So many people seem to consider themselves lonely that it’s probably alright.
Talk to enough people and I wouldn’t be surprised if you found that a large number of them, at one point or another, start to lament their loneliness. They’ll decry their lack of social lives and apparently empty, meaningless existence. Even I occasionally glance back to my youth (at the age of 24 I suppose that’s a somewhat melodramatic start to a sentence), and think of all the friends I had and wonder what the hell happened to them? It would be satisfying to think that their sudden exit from my life was due to some dramatic world shaking event, like an intense and bloody war with invading, otherworldly creatures. ‘Remember Barry?’ I might ask, ‘what a great guy he was… shame he was decapitated by a Minotaur.’
Obviously, that’s silly; I would never befriend someone called Barry. Anyone called Barry tends to be really miserable, probably because their parents didn’t care about them enough to give them a decent name.
In reality, as I contemplate the complexities of life – usually on the toilet – Barry (the hypothetical Barry) is probably doing the same thing. He too, will be about to heat his beans for another bleak and isolated dinner. Then he might turn on the television to watch one of those popular sit-coms that, failing spectacularly to represent reality, shows a group of lovable idiots being sociable, and doing fun things and getting into a number of hilarious situations with their many friends. Countless people are doing this all over the country, all over the world even.
Or, if not doing this, their glassy eyes will be transfixed upon a screen, their faces bathed in their unnatural glows, as they scroll down page after endless page of Facebook, Twitter, or something else… something altogether more narcissistic and self-indulgent, like a blog or something. Because we live in a strange world, where we are all more interested (obsessed even) with other peoples’ lives. The lives of other people are infinitely more interesting than ours, even though, not to labour the point too much, everyone else is pretty much doing the same thing.

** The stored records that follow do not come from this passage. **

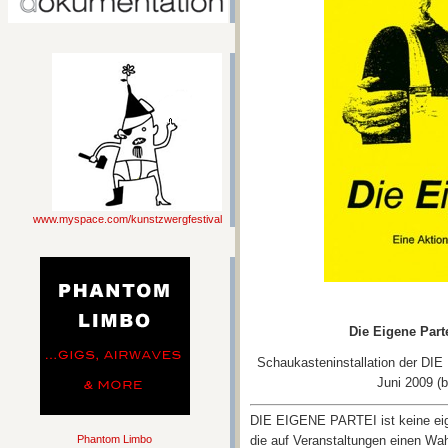
www.myspace.com/kunstzwergfestival
Die Eigene Part
Schaukasteninstallation der D
Juni 2009 (b
DIE EIGENE PARTEI ist keine eige
Phantom Limbo
die auf Veranstaltungen einen Wah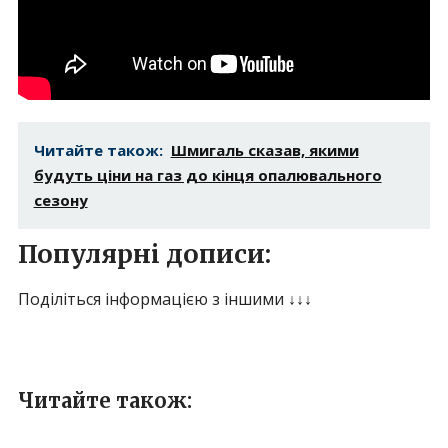
Читайте також:
Шмигаль сказав, якими
будуть ціни на газ до кінця опалювального
сезону
Популярні дописи:
Поділіться інформацією з іншими ↓↓↓
Читайте також: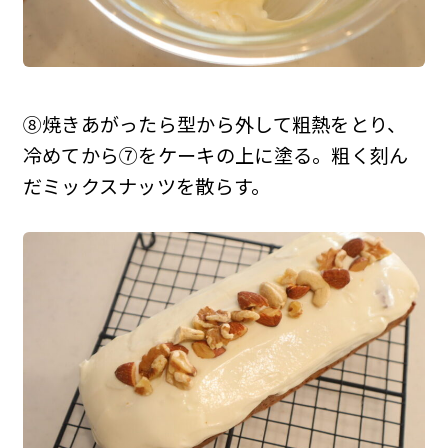
⑧焼きあがったら型から外して粗熱をとり、
冷めてから⑦をケーキの上に塗る。粗く刻ん
だミックスナッツを散らす。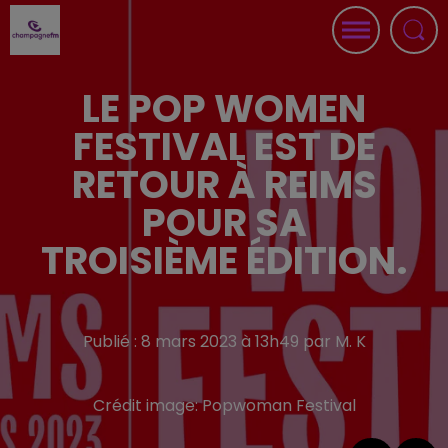
LE POP WOMEN
FESTIVAL EST DE
RETOUR À REIMS
POUR SA
TROISIÈME ÉDITION.
Publié : 8 mars 2023 à 13h49 par M. K
Crédit image:
Popwoman Festival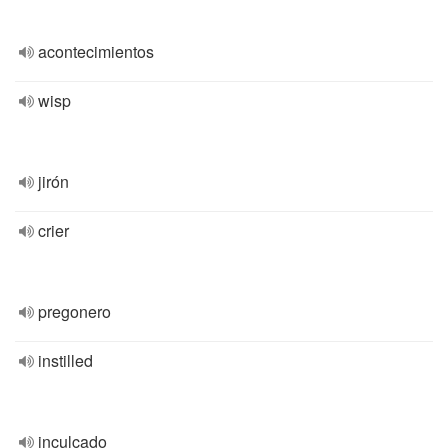
acontecimientos
wisp
jirón
crier
pregonero
instilled
inculcado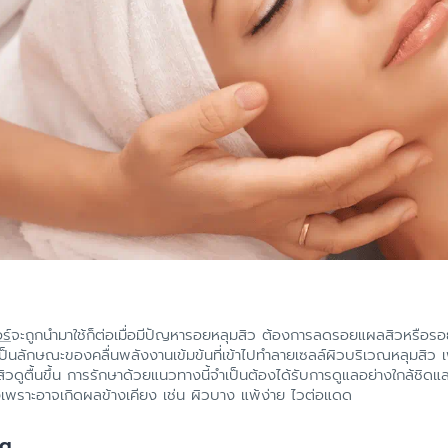
ร์
จะถูกนำมาใช้ก็ต่อเมื่อมีปัญหารอยหลุมสิว ต้องการลดรอยแผลสิวหรือรอ
เป็นลักษณะของคลื่นพลังงานเข้มข้นที่เข้าไปทำลายเซลล์ผิวบริเวณหลุมสิว เพื
ิวดูตื้นขึ้น การรักษาด้วยแนวทางนี้จำเป็นต้องได้รับการดูแลอย่างใกล้ชิ
งเพราะอาจเกิดผลข้างเคียง เช่น ผิวบาง แพ้ง่าย ไวต่อแดด
ng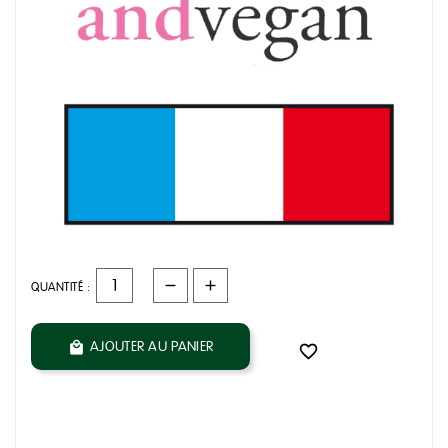
QUANTITÉ :
AJOUTER AU PANIER



Even those who happen to be in one of those awfully insipid romantic relationship things are no doubt stuck within that inch or so beneath their skulls, which they cannot truly share with anyone else, try as they might. They probably sit there, wondering what happened. Why are they so dull? Why are they so lonely? I think I can safely say, without any doubt, that anyone in a relationship lies awake at night, looking at their sleeping partner, their chests rising and falling rhythmically and think ‘Why, why must it be like this?’ And when they wake in the morning their first thoughts will no doubt be ‘oh god! It’s happening again, why didn’t I just die in my sleep?’
I’m sure the above is true. If anyone argues with me, they’re obviously some sort of drugged up hippy. These are the thoughts that we have. This is adult life. It is completely incompatible with a social life. We have jobs and things, we have to get do the things to get paid, those really important things that if we didn’t spend 8 hours a day doing, the world would fall apart and we’d all fly into the sun (which wouldn’t bode well for me as I’m very fair skinned). By the time rent and bills have been paid and all that food that the government tells us we need to eat has been bought, we have no money to do anything on the weekend, other than sit on our lonesome wondering why we are so lazy.

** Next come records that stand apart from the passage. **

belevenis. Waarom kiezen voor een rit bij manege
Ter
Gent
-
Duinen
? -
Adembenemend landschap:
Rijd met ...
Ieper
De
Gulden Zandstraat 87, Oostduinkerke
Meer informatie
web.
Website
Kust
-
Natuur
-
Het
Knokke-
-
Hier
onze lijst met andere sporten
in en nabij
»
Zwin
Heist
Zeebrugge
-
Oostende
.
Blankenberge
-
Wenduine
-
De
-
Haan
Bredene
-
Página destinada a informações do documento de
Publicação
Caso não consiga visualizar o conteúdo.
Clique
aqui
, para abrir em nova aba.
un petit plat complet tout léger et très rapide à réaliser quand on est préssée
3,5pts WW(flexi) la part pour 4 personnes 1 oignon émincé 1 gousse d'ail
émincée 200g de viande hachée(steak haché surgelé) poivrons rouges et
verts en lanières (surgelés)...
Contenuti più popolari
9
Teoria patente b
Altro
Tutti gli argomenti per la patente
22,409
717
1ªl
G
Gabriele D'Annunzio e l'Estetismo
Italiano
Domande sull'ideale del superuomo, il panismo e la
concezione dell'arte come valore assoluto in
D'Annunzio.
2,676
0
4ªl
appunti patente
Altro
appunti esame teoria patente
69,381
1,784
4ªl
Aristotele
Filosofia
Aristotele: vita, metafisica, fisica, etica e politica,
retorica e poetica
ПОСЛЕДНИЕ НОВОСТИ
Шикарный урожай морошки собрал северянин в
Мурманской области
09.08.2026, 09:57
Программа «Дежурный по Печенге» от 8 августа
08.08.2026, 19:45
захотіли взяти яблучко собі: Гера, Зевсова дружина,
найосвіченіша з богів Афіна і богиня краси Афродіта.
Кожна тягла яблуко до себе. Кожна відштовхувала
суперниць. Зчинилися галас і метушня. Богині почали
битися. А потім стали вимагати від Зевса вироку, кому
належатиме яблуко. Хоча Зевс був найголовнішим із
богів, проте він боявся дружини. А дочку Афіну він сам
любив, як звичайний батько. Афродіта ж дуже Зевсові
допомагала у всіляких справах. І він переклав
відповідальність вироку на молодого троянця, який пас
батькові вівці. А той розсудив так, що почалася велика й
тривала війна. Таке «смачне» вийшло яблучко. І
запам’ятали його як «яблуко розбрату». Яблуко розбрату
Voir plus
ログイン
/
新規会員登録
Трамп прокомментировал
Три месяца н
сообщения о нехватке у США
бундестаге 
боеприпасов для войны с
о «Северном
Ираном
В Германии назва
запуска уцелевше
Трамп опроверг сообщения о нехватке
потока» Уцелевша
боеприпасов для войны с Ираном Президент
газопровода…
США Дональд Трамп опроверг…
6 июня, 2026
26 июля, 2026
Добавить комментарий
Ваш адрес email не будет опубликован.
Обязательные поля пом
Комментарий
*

I don’t quite know what my point is supposed to be here. I’ve had a bottle of wine. The issue is, we often live by the phrases, ‘you only live once’ and ‘life’s too short,’ two phrases that when combined put an awful lot of pressure on the individual to cram as much excitement into one day as possible. Problem is, excitement can be exhausting, difficult to work 40 hours a week and have fun and maintain friendships. Yet, we convince ourselves that everyone is living the high life, that everyone other than us is out every night rubbing shoulders with the cultural elite, or snorting exciting substances off the backs of beautiful courtesans. We feel, that if we don’t do something with our lives, that we’ll miss out, that we’ll fail life. Truth is, most of us don’t really know what we want to be doing. When pressed, we’ll probably panic and say sky-diving, but that will no doubt lose its appeal after a while.
I think the crux of my slightly disjointed, ill thought out rambling is that, on the rare occasion you do leave your house. On the odd night where you venture forth into the brightly lit outside world with other human beings, appreciate it. Enjoy it, really try your hardest to enjoy it. Immerse yourself in every moment, no matter how mundane. Really concentrate on the conversations you have, take in every detail and treasure it. Because you never know when Barry could meet his demise. Don’t do what we tend to do. Don’t spend the night desperately seeking out intercourse, because you’ll most likely go home alone and disappointed, or with someone, which just prolongs the moment you feel disappointed. We’re too obsessed with sex these days, we think sex gives us purpose. If we’re having sex we’re doing life right. It speaks of a certain level of shared insecurity, but that’s a ramble for another evening. Enjoy your rare moments of ‘unloneliness’ and remember, that when you are at home, feeling sorry for yourself and decrying your loneliness, remember that everyone else is just as lonely, so it’s probably alright.